Some crimes have a special talent for making the rest of us wince. False imprisonment sits high on that list, less a spur-of-the-moment lapse than a deliberate campaign to erase someone's freedom. Yesterday's sentencing at Leeds Crown Court delivered a crisp reminder that British courts still take such offences seriously.
Artur Borisenkov, 32 and of no fixed address, will now spend the next six years contemplating his choices. He was convicted of one count of false imprisonment, one of coercive and controlling behaviour, and two of criminal damage. The victim, a woman in the Kirklees area, endured four days of being held against her will before she managed to contact police on 3 December 2025.

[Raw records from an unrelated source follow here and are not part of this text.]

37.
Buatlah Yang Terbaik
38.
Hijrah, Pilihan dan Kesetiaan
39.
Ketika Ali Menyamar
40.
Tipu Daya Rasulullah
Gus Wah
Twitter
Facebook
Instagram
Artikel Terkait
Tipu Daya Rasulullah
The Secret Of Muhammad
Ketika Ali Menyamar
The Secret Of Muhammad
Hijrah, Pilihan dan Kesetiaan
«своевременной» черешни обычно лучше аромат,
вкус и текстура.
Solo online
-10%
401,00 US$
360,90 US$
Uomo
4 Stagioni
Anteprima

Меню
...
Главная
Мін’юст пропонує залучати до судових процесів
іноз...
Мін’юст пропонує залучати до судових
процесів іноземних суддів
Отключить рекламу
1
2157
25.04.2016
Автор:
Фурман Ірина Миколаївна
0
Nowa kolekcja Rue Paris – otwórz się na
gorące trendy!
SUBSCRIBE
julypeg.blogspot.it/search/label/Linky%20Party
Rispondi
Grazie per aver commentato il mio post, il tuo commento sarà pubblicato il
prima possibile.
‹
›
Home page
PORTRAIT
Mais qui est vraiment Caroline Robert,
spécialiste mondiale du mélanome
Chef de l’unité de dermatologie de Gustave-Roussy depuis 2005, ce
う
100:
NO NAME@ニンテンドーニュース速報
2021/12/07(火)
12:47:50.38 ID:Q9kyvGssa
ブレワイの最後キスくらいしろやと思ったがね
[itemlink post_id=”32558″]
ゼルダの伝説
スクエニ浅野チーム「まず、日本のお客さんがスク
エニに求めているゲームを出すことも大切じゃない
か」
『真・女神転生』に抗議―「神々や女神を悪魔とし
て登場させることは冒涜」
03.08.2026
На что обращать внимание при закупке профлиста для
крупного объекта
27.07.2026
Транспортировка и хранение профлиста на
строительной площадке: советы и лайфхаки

The speed of the response was almost refreshing in an age when bureaucracy often moves at glacial pace. Borisenkov was arrested the same day, charged, and hauled before Leeds Magistrates’ Court within 24 hours. He admitted the criminal damage charges but fought the more serious counts. A trial in June 2026 put paid to that strategy; the jury found him guilty.
The victim's courage
Detective Constable Yvonne Brear of Kirklees District Police put it plainly: the victim showed real courage in coming forward. That single act triggered the entire process. Evidence proved strong enough that authorities could charge Borisenkov almost immediately, a rarity that speaks volumes about the case's clarity.
Beyond the prison term, Borisenkov has been slapped with a restraining order preventing any contact with the victim. It's the sort of basic safeguard that should be automatic yet somehow still feels like a small victory for common sense. Personal liberty isn't optional. When someone decides to play jailer in their own private kingdom, the state has a duty to step in with more than a shrug.
This wasn't some ambiguous domestic spat dressed up for court. Four days is an eternity when you cannot leave. The combination of false imprisonment and coercive control paints a picture of sustained domination, the kind that slowly grinds dignity into dust. Courts handing down six years for such behaviour aren't being harsh; they're simply acknowledging the damage done.